Rappel des faits : Dans le cadre d'une information judiciaire pour infraction à la législation sur les stupéfiants, une personne soupçonnée avait été placée en garde à vue. Elle avait sollicité l’assistance d’un avocat.

Au cours de sa garde à vue, un officier de policier judiciaire lui demandait hors la présence de son conseil, le code d’accès à son téléphone et, une fois obtenu, l’officier de police judiciaire  procédait à son exploitation et à la retranscription des données trouvées.

Après sa mise en examen, son avocat présentait devant la chambre de l’instruction, une requête en nullité du procès-verbal de ladite communication du téléphone, de son exploitation et de l’audition qui en découlaient, en arguant de la violation des articles 63-3-1 et 63-4-2 du code de procédure pénale.

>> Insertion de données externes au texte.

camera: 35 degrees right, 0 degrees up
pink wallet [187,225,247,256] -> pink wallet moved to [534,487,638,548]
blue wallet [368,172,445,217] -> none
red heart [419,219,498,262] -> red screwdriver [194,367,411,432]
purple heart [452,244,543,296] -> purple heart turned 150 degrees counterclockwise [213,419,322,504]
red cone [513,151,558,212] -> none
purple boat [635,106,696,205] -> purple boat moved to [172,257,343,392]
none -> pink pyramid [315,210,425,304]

La chambre de l’instruction du 23 juin 2020 rejetait la demande d’annulation, estimant que le procès-verbal d’exploitation du téléphone n’avait pas le caractère d’une audition qui ne répondait finalement pas aux critères attendus puisque la gardée à vue « n’[avait] fait aucune déclaration et qu’aucune question sur les faits pour lesquels elle [avait] été placée en garde à vue ne lui [avait] été posée ».

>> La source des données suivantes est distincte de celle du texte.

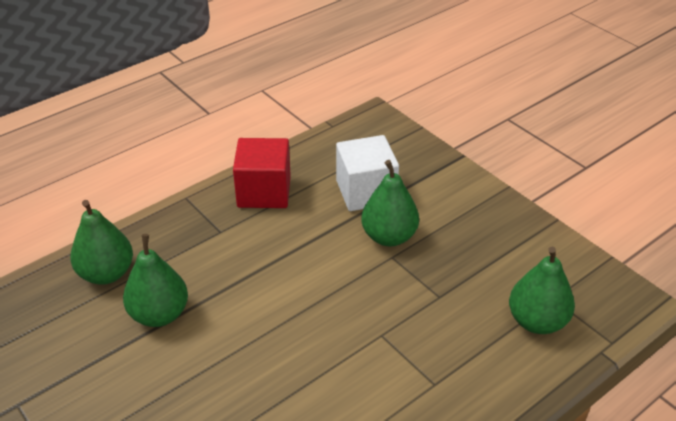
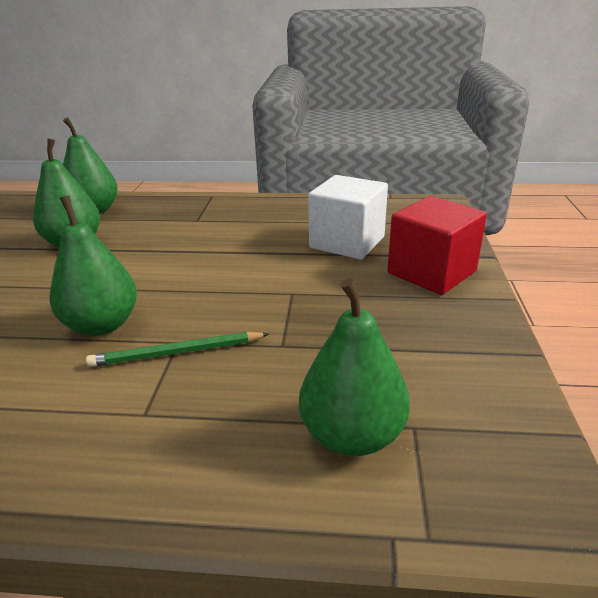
camera: 45 degrees right, 10 degrees down
red cube [233,138,291,208] -> red cube moved to [387,196,487,295]
green pear [361,160,419,247] -> green pear moved to [50,195,137,336]
none -> green pencil [86,332,269,367]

Un pourvoi en cassation était formé au motif que la communication du code du téléphone sans l’assistance de l'avocat relevait du régime de l’audition « seule à même de garantir que la personne gardée à vue avait librement consenti à fournir ses codes d’accès ».

La Cour de cassation rejette le pourvoi en s'appuyant sur deux points procéduraux distincts.

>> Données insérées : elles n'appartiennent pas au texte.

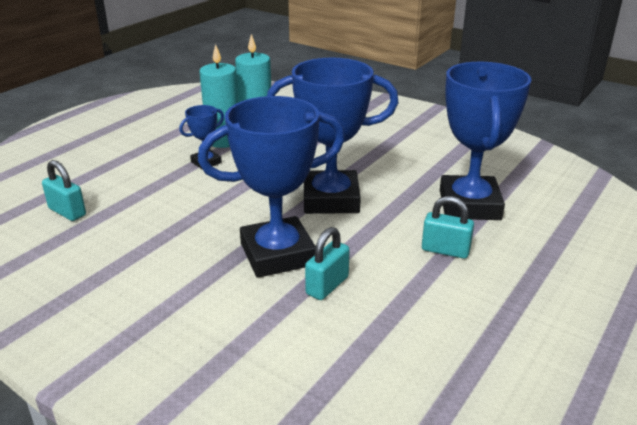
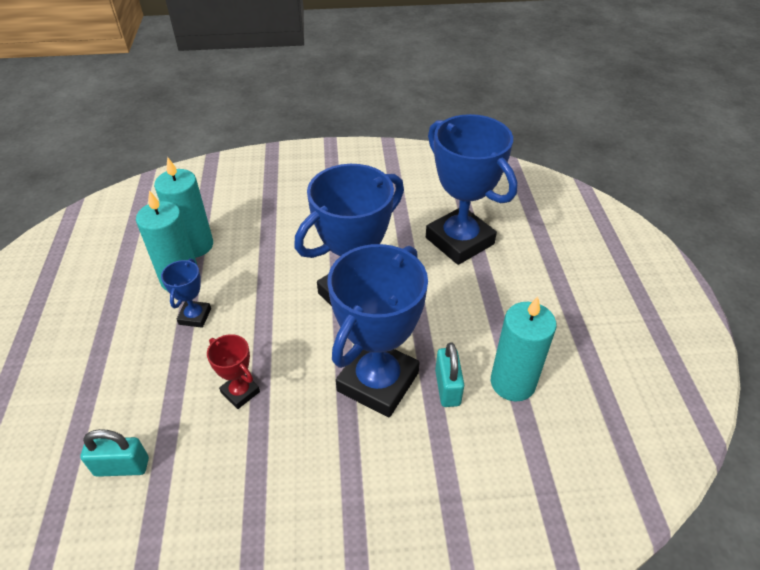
camera: 40 degrees left, 15 degrees up
turquoise padlock [422,196,474,259] -> none
none -> red trophy [207,334,260,409]
none -> turquoise candle [491,296,557,401]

D’une part, les juges énoncent que le procès-verbal d’exploitation du téléphone n’a pas le caractère d’une audition, rejoignant naturellement la motivation de l’arrêt de la chambre de l’instruction, au sens de l’article 63-4-2.

D’autre part, les juges rajoutent que n’est pas rapportée la preuve d’une atteinte au droit de ne pas s’auto-incriminer puisque ce droit « ne s’étend pas à l’usage de données que l’on peut obtenir de la personne en recourant à des pouvoirs coercitifs mais qui existent indépendamment de la volonté du suspect ».

Point de droit :

L’article 63-4-2 permet à la personne gardée à vue de solliciter la présence d’un avocat lors de ses auditions et confrontations, sauf exception notamment celle de la première audition qui porte uniquement sur les éléments d’identité. L’audition étant de ce fait appréhendée comme la possibilité pour les enquêteurs de poser des questions relatives aux faits reprochés, à la personne gardée à vue, afin de révéler les éléments caractéristiques de l’infraction et d’œuvrer pour la manifestation de la vérité. Or, dans les faits de l’espèce, aucune question n’a été posée sur les faits au moment de la demande du code du téléphone, ne répondant par conséquent pas aux critères de qualification d’une audition.

Puisque cette demande n’est pas une audition et qu’aucune disposition légale ne prévoit la présence obligatoire de l’avocat lors de l’exploitation d’un téléphone, les juges l’assimilent à une perquisition.

Si la communication d'un code de téléphone ne peut pas être assimilée à une audition en raison de l'absence de question posée liée aux faits, il n’en demeure pas moins qu’un accès au téléphone et l’exploitation qui en découle, peuvent avoir des conséquences déterminantes sur les suites de la procédure qui peuvent justifier l’incrimination du mis en cause.

En somme, l’absence d’audition lors de la communication du code de téléphone ne permet pas au gardé à vue de bénéficier d’un régime protecteur, l’exploitation du téléphone étant assimilée à une perquisition et suivant les mêmes contraintes s’agissant de tous les actes d’enquête qui en découlent. Si cette solution est difficilement compréhensible eu égard à la mise en danger et à la restriction des droits de la défense, elle semble néanmoins l’être en son application légale ainsi qu’à son assimilation au régime des perquisitions : puisque la présence de l’avocat n’est pas obligatoire lors des perquisitions, il est logique qu’elle ne le soit pas à l’occasion de l’exploitation du téléphone.